On Thu, Jul 27, 2017 at 7:28 AM, Michael Haggerty <mhag...@alum.mit.edu> wrote:
> On Sat, Jul 22, 2017 at 11:29 AM, Shawn Pearce <spea...@spearce.org> wrote:
>> 3rd iteration of the reftable storage format.
>>
>> [...]
>> ### Objectives
>>
>> - Near constant time lookup for any single reference, even when the
>>   repository is cold and not in process or kernel cache.
>> - Near constant time verification a SHA-1 is referred to by at least
>>   one reference (for allow-tip-sha1-in-want).
>> - Efficient lookup of an entire namespace, such as `refs/tags/`.
>> - Support atomic push `O(size_of_update)` operations.
>> - Combine reflog storage with ref storage.
>
> I think that the optimization enabled by obj_records is only
> interesting for server-side repositories that will frequently be
> fetched from, and which additionally have allow-tip-sha1-in-want
> turned on, right? So could we make it explicitly optional?

Correct. Its already optional. Maybe I'm just not clear enough about
that in the document. I agree its not required in the file, and
writers can choose to omit obj_record.


>> #### obj record
>>
>> An `obj_record` describes a single object abbreviation, and the blocks
>> containing references using that unique abbreviation:
>>
>>     varint( prefix_length )
>>     varint( (suffix_length << 3) | cnt_3 )
>>     suffix
>>     varint( cnt_rest )?
>>     varint( block_delta )+
>>
> [...]
>> Each record contains `block_count` number of block identifiers for ref
>> blocks.  The `block_count` is determined by:
>>
>>     block_count = cnt_3
>>     if (cnt_3 == 0x7) {
>>       block_count += cnt_rest
>>     }
>>
>> The `cnt_rest` field is only present when `block_count >= 0x7` and
>> could overflow the `cnt_3` field available in the record start.  This
>> encoding scheme is used as the vast majority of abbreviations are
>> only one reference (or at most a few), and unlikely to exceed 6 blocks.
>
> I agree that this `cnt_3` handling is overly cute. There will never be
> records with `block_count == 0`, will there? Then I propose that
> `cnt_3` be set to zero if `block_count` is greater than 7, in which
> case the full block count is stored as a varint. It's simpler, and I
> think the only `block_count`s for which this scheme costs a byte more
> than your scheme are implausible: 128-134, 16383-16390, etc.

That is a great idea, thanks. I've updated the draft to reflect your
approach of cnt_3 = 0 indicates the actual count follows in a varint.


>> [...]
>> ### Log block format
>
> I'm still not happy about how you store reflogs. Here are my objections:
>
> * You store reflogs by appending a high-resolution time to the
> refname.
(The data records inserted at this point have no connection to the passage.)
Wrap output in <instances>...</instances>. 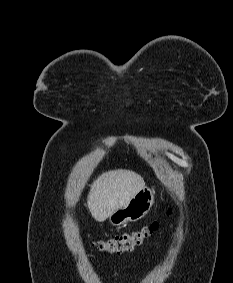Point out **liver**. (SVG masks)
<instances>
[{
	"label": "liver",
	"instance_id": "6515ba94",
	"mask_svg": "<svg viewBox=\"0 0 233 283\" xmlns=\"http://www.w3.org/2000/svg\"><path fill=\"white\" fill-rule=\"evenodd\" d=\"M144 187L143 178L130 170H110L101 174L91 184L87 197L92 217L99 222L105 221Z\"/></svg>",
	"mask_w": 233,
	"mask_h": 283
}]
</instances>
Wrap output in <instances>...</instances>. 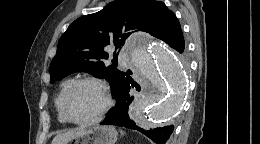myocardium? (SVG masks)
<instances>
[{"mask_svg":"<svg viewBox=\"0 0 260 144\" xmlns=\"http://www.w3.org/2000/svg\"><path fill=\"white\" fill-rule=\"evenodd\" d=\"M82 84H93L94 86H96L102 95L103 105H102V108L100 109L99 113L96 116H94L93 118H90L87 120H76V119H73L71 117V115L69 114L68 102H69V99H70L72 93L75 91V89ZM110 106H111V98H110L106 85L104 84V82H102L101 80L94 78V77H84V78L75 80L70 85V87L67 89V91L64 94L63 99H62V112H63L65 119L69 123H72L75 125H80V126L91 125V124L99 122L103 118V116L106 114V112L109 110Z\"/></svg>","mask_w":260,"mask_h":144,"instance_id":"myocardium-1","label":"myocardium"}]
</instances>
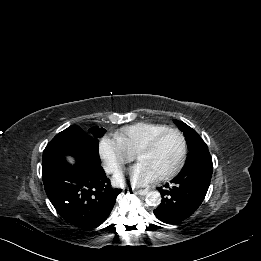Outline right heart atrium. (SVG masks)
I'll return each mask as SVG.
<instances>
[{"label":"right heart atrium","instance_id":"1","mask_svg":"<svg viewBox=\"0 0 261 261\" xmlns=\"http://www.w3.org/2000/svg\"><path fill=\"white\" fill-rule=\"evenodd\" d=\"M99 154L108 173H117L132 159L123 145L115 138L104 136L99 142Z\"/></svg>","mask_w":261,"mask_h":261}]
</instances>
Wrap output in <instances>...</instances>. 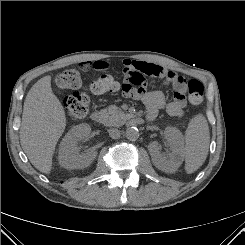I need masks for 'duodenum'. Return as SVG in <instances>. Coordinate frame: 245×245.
Masks as SVG:
<instances>
[{
    "instance_id": "obj_1",
    "label": "duodenum",
    "mask_w": 245,
    "mask_h": 245,
    "mask_svg": "<svg viewBox=\"0 0 245 245\" xmlns=\"http://www.w3.org/2000/svg\"><path fill=\"white\" fill-rule=\"evenodd\" d=\"M91 119L95 123H99L100 124V123L103 122L104 116H103L102 112H100V111H94L91 114ZM129 122L132 125H141L144 122V119L142 117H139V116H134V117L130 118Z\"/></svg>"
}]
</instances>
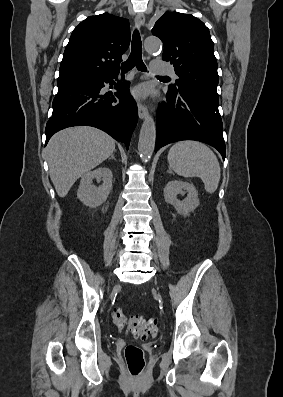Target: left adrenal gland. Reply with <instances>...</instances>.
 Instances as JSON below:
<instances>
[{
    "mask_svg": "<svg viewBox=\"0 0 283 397\" xmlns=\"http://www.w3.org/2000/svg\"><path fill=\"white\" fill-rule=\"evenodd\" d=\"M167 172L170 173V174H172V171H171L170 169H169Z\"/></svg>",
    "mask_w": 283,
    "mask_h": 397,
    "instance_id": "left-adrenal-gland-1",
    "label": "left adrenal gland"
}]
</instances>
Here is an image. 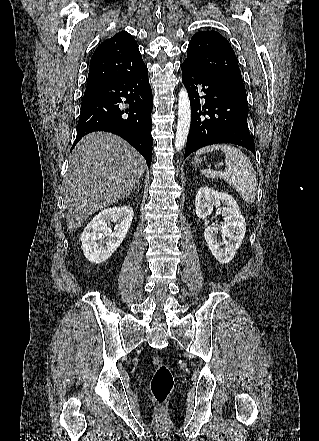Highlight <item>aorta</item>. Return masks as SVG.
Listing matches in <instances>:
<instances>
[{"label": "aorta", "instance_id": "aorta-1", "mask_svg": "<svg viewBox=\"0 0 319 441\" xmlns=\"http://www.w3.org/2000/svg\"><path fill=\"white\" fill-rule=\"evenodd\" d=\"M191 122V106L186 89L183 87L179 92L178 99V123L175 136V149L180 151L187 140Z\"/></svg>", "mask_w": 319, "mask_h": 441}]
</instances>
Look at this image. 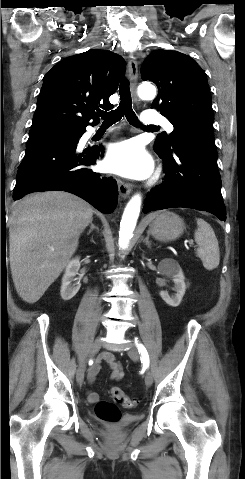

This is awkward:
>   * There is always some uncertainty about uniqueness, even with a
> high-resolution clock. If you want to eliminate that uncertainty, you
> have to read the last entry in the reflog for the reference *for every
> update* to be sure that your timestamp is not already "in use".
>   * There is a need to invent microsecond values on systems with
> low-resolution clocks, again to ensure uniqueness.
>   * If there is clock skew, then either you lose information about the
> *order* of reference updates (which I would consider unacceptable), or
> you might have to invent fictional times for new updates to retain the
> order relative to previous updates. But inventing fictional times is
> very problematic: suppose somebody's clock is incorrectly set to the
> year 2020 when they make a commit. As far as Git is concerned, that is
> plausible, so the reflog entry gets that timestamp. Then the user
> corrects the clock and makes another commit. We would either be forced
> to rewrite the old reflog entry(ies) or to give a timestamp in 2020 to
> the new update.
> * With reftable storage, multiple-reference updates can be done
> atomically. But the reflogs don't retain the information about which
> references were updated together.
> * Even if all reflogs are retained, it is not possible to deduce the
> global state of all references at a moment in the past.
>
> I propose to solve all of the above problems, plus some others, as follows:
>
> Let's keep an integer `update_index`, which starts at zero and
> increases by one each atomic reference update (i.e., it increases by
> one even if the update touches multiple references).
>
> Let's store reflog entries under keys `(refname, update_index)`, and
> store the timestamp of the entry *within* the record rather than as
> part of the key. The tuple `(refname, update_index)` has to be encoded
> somehow that ensures the desired order; see below. This encoding
> ensures that the order of reference updates is well-defined regardless
> of clock skew, and that one can use the reflog to determine which
> references were updated together and what the complete state of
> references was after any update (assuming that the user retains all
> reflogs).
>
> Let's store in the header of each reftable file the `min_update_index`
> and `max_update_index` that are covered by the file. Do this such that
> the indexes chain together properly for the reftables in the stack;
> i.e. `reftable[n].min_update_index == reftable[n-1].max_update_index +
> 1`. This has two purposes:
> * The current `update_index` can be read quickly from the header of
> the top reftable in the stack. When you want to create a new reference
> update, you can set its `update_index` to that value plus one and know
> that it is unique.
> * If the table of contents should somehow get lost, the order of the
> reftable files can be reconstructed from their `update_index` ranges.
>
> If a range of reftable files is compacted together, the new file gets
> its `min_update_index` from the oldest file being compacted and its
> `max_update_index` from the newest file. If reflogs are expired, that
> doesn't affect the `min_update_index` or `max_update_index` for the
> reftables even if some of the `update_index`es in that range no longer
> appear in the file.
>
> How to encode the `(refname, update_index)` tuple so that it sorts the
> way we want, namely with entries grouped by refname and backwards in
> time? The simplest way would be `refname + \0 + uint32(0xffffffff -
> update_index)`, and that should prefix-compress relatively well. One
> could squeeze that down a bit by using a custom sort function, but
> that would complicate the code, and anyway, zlib hides all sins,
> doesn't it?

I'm with you this far, and like the {min,max}_update_index in the
header. I'm concerned about update_index in 32 bits. At some point you
need to reset the counter, or the repository is broken. 4b updates is
enough for anyone? I'd feel better about this being a 64 bit field.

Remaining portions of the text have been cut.